- Exercise requirements:
The task calls for each record to be given again unchanged, minus any pictures.

- Task data:

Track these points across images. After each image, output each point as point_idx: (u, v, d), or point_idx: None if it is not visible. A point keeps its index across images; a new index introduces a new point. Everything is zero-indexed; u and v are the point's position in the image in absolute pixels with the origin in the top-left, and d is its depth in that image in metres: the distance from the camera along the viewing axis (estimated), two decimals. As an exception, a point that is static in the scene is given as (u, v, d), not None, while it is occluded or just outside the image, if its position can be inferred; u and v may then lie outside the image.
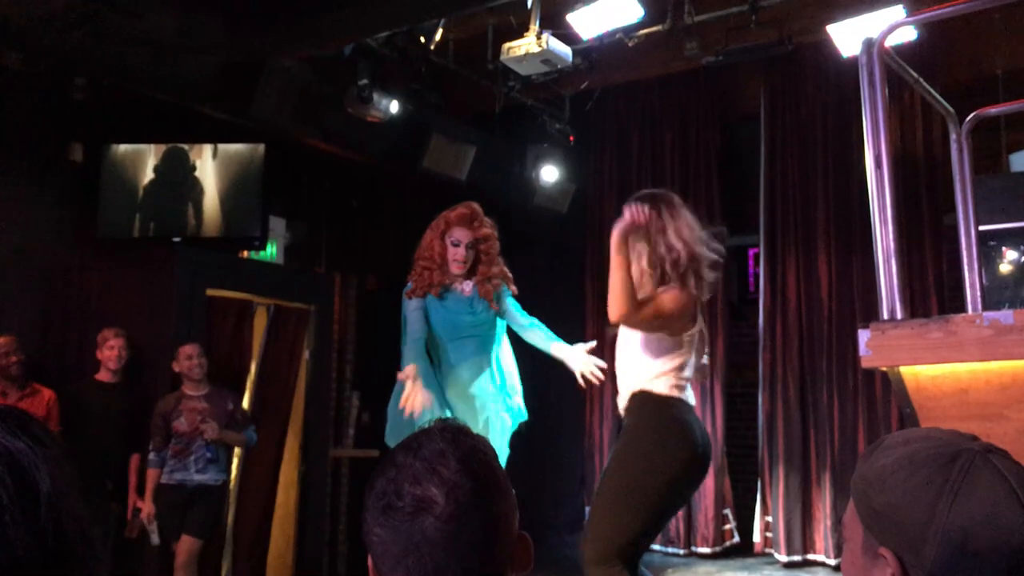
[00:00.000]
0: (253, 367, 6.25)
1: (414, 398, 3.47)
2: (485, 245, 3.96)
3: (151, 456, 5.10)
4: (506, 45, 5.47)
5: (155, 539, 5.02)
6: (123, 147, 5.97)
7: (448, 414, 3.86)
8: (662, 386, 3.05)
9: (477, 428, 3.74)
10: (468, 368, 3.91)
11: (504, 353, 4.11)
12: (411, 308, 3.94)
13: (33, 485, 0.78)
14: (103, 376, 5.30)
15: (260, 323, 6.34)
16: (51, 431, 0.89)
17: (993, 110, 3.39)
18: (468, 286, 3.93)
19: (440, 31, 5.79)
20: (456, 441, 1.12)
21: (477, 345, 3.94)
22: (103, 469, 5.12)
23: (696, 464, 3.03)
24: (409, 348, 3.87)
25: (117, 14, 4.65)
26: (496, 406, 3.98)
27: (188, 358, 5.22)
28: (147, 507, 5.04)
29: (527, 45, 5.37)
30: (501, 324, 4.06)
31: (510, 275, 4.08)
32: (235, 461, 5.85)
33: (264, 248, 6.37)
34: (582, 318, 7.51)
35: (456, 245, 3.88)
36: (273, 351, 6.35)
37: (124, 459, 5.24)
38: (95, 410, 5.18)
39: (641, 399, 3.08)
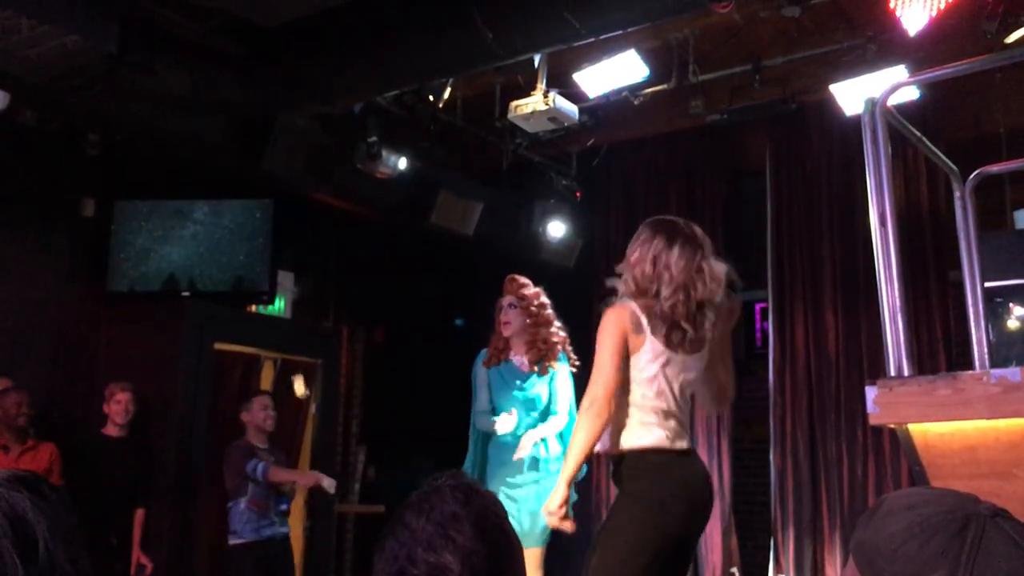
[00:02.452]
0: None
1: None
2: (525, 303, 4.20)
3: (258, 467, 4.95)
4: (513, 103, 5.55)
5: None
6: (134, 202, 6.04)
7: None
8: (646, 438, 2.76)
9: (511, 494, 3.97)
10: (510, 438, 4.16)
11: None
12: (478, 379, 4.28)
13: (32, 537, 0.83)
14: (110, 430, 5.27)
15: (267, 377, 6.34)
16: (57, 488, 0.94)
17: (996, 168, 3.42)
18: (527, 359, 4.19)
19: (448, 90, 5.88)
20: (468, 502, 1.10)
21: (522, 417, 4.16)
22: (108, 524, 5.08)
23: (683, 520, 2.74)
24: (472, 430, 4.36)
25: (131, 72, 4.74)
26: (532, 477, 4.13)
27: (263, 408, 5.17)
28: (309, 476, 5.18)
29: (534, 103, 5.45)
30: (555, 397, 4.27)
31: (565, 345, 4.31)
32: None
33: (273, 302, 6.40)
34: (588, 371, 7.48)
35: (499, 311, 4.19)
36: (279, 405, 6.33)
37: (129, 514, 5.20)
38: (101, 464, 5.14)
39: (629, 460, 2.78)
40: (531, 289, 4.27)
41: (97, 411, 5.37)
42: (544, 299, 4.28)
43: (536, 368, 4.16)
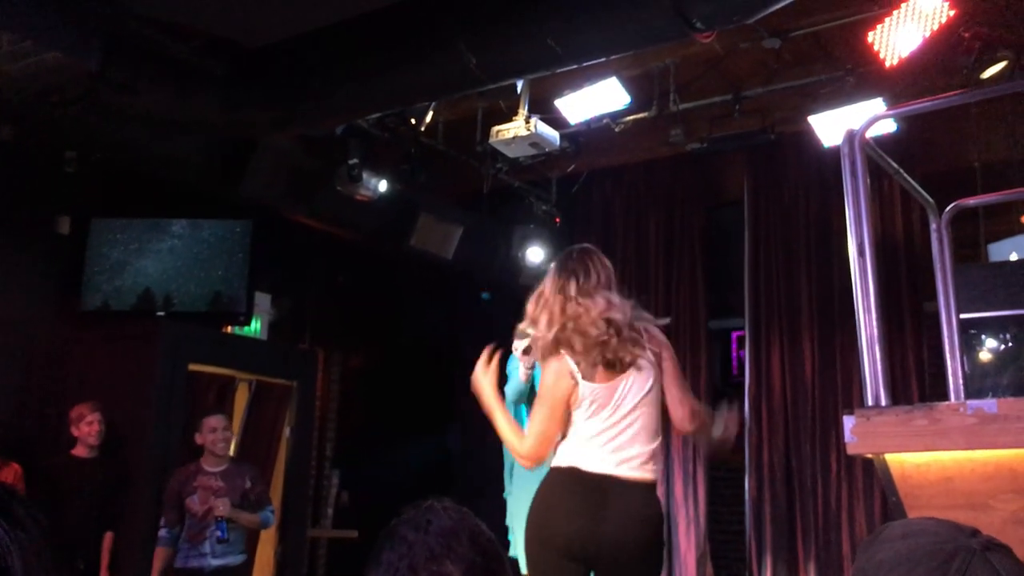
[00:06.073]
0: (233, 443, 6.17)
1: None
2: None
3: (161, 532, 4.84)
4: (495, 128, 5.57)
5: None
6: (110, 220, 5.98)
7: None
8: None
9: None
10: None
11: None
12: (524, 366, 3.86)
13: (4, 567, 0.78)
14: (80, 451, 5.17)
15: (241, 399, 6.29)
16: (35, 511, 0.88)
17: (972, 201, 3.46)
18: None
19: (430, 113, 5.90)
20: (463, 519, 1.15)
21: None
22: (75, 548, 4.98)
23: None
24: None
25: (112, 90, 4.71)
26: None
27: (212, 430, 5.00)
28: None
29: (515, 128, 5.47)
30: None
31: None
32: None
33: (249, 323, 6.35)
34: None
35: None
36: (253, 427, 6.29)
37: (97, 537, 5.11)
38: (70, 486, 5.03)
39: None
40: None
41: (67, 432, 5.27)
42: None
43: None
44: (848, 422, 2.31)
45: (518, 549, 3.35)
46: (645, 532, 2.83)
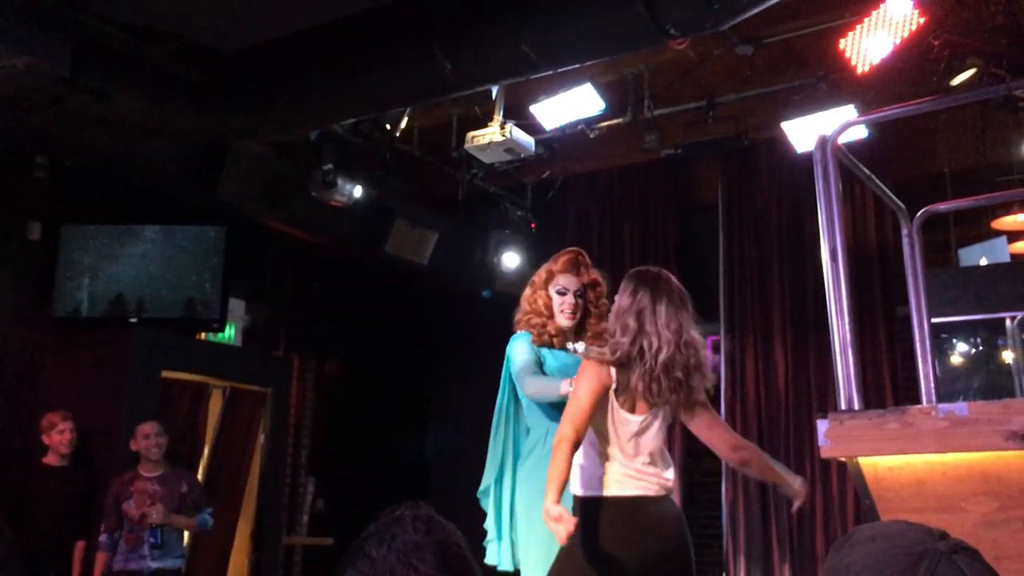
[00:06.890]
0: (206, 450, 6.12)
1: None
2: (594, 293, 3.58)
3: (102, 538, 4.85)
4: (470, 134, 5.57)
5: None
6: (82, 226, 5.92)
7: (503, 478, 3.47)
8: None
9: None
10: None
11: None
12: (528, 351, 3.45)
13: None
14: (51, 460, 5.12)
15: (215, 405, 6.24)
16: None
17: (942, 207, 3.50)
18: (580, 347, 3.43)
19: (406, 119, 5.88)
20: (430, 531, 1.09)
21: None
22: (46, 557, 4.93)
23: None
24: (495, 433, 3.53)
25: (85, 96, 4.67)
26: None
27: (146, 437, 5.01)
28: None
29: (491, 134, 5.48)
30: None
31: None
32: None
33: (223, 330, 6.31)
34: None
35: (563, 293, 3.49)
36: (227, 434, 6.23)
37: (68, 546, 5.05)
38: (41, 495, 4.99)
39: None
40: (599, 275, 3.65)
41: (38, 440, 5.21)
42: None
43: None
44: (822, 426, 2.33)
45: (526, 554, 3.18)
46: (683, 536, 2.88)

- Task response:
Track these points across images. After each image, output each point as point_idx: (u, v, d), or point_idx: None if it is not visible. A point keeps its index across images; a new index introduces a new point. Everything is zero-indexed; u and v are the point's position in the image in absolute pixels with the origin in the top-left, and d is its depth in that image in metres: the distance from the camera along the viewing axis (estimated), two decimals. As an exception, a point that is static in the scene is given as (u, v, d), not None, while it is occluded or just outside the image, if its position can be inferred; u and v may then lie outside the image.
[00:00.000]
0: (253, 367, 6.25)
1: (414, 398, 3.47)
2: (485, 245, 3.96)
3: (151, 456, 5.10)
4: (506, 45, 5.47)
5: (155, 539, 5.02)
6: (123, 147, 5.97)
7: (448, 414, 3.86)
8: (662, 386, 3.05)
9: (477, 428, 3.74)
10: (468, 368, 3.91)
11: (504, 353, 4.11)
12: (411, 308, 3.94)
13: (33, 485, 0.78)
14: (103, 376, 5.30)
15: (260, 323, 6.34)
16: (51, 431, 0.89)
17: (993, 110, 3.39)
18: (468, 286, 3.93)
19: (440, 31, 5.79)
20: (456, 441, 1.12)
21: (477, 345, 3.94)
22: (103, 469, 5.12)
23: (696, 464, 3.03)
24: (409, 348, 3.87)
25: (117, 14, 4.65)
26: (496, 406, 3.98)
27: (188, 358, 5.22)
28: (147, 507, 5.04)
29: (527, 45, 5.37)
30: (501, 324, 4.06)
31: (510, 275, 4.08)
32: (235, 461, 5.85)
33: (264, 248, 6.37)
34: (582, 318, 7.51)
35: (456, 245, 3.88)
36: (273, 351, 6.35)
37: (124, 459, 5.24)
38: (95, 410, 5.18)
39: (641, 399, 3.08)
[00:02.452]
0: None
1: None
2: (525, 303, 4.20)
3: (258, 467, 4.95)
4: (513, 103, 5.55)
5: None
6: (134, 202, 6.04)
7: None
8: (646, 438, 2.76)
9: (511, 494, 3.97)
10: (510, 438, 4.16)
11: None
12: (478, 379, 4.28)
13: (32, 537, 0.83)
14: (110, 430, 5.27)
15: (267, 377, 6.34)
16: (57, 488, 0.94)
17: (996, 168, 3.42)
18: (527, 359, 4.19)
19: (448, 90, 5.88)
20: (468, 502, 1.10)
21: (522, 417, 4.16)
22: (108, 524, 5.08)
23: (683, 520, 2.74)
24: (472, 430, 4.36)
25: (131, 72, 4.74)
26: (532, 477, 4.13)
27: (263, 408, 5.17)
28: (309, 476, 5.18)
29: (534, 103, 5.45)
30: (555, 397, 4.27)
31: (565, 345, 4.31)
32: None
33: (273, 302, 6.40)
34: (588, 371, 7.48)
35: (499, 311, 4.19)
36: (279, 405, 6.33)
37: (129, 514, 5.20)
38: (101, 464, 5.14)
39: (629, 460, 2.78)
40: (531, 289, 4.27)
41: (97, 411, 5.37)
42: (544, 299, 4.28)
43: (536, 368, 4.16)
[00:06.073]
0: (233, 443, 6.17)
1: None
2: None
3: (161, 532, 4.84)
4: (495, 128, 5.57)
5: None
6: (110, 220, 5.98)
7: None
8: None
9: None
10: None
11: None
12: (524, 366, 3.86)
13: (4, 567, 0.78)
14: (80, 451, 5.17)
15: (241, 399, 6.29)
16: (35, 511, 0.88)
17: (972, 201, 3.46)
18: None
19: (430, 113, 5.90)
20: (463, 519, 1.15)
21: None
22: (75, 548, 4.98)
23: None
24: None
25: (112, 90, 4.71)
26: None
27: (212, 430, 5.00)
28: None
29: (515, 128, 5.47)
30: None
31: None
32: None
33: (249, 323, 6.35)
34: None
35: None
36: (253, 427, 6.29)
37: (97, 537, 5.11)
38: (70, 486, 5.03)
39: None
40: None
41: (67, 432, 5.27)
42: None
43: None
44: (848, 422, 2.31)
45: (518, 549, 3.35)
46: (645, 532, 2.83)
[00:06.890]
0: (206, 450, 6.12)
1: None
2: (594, 293, 3.58)
3: (102, 538, 4.85)
4: (470, 134, 5.57)
5: None
6: (82, 226, 5.92)
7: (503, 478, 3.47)
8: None
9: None
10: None
11: None
12: (528, 351, 3.45)
13: None
14: (51, 460, 5.12)
15: (215, 405, 6.24)
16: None
17: (942, 207, 3.50)
18: (580, 347, 3.43)
19: (406, 119, 5.88)
20: (430, 531, 1.09)
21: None
22: (46, 557, 4.93)
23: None
24: (495, 433, 3.53)
25: (85, 96, 4.67)
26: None
27: (146, 437, 5.01)
28: None
29: (491, 134, 5.48)
30: None
31: None
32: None
33: (223, 330, 6.31)
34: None
35: (563, 293, 3.49)
36: (227, 434, 6.23)
37: (68, 546, 5.05)
38: (41, 495, 4.99)
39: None
40: (599, 275, 3.65)
41: (38, 440, 5.21)
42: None
43: None
44: (822, 426, 2.33)
45: (526, 554, 3.18)
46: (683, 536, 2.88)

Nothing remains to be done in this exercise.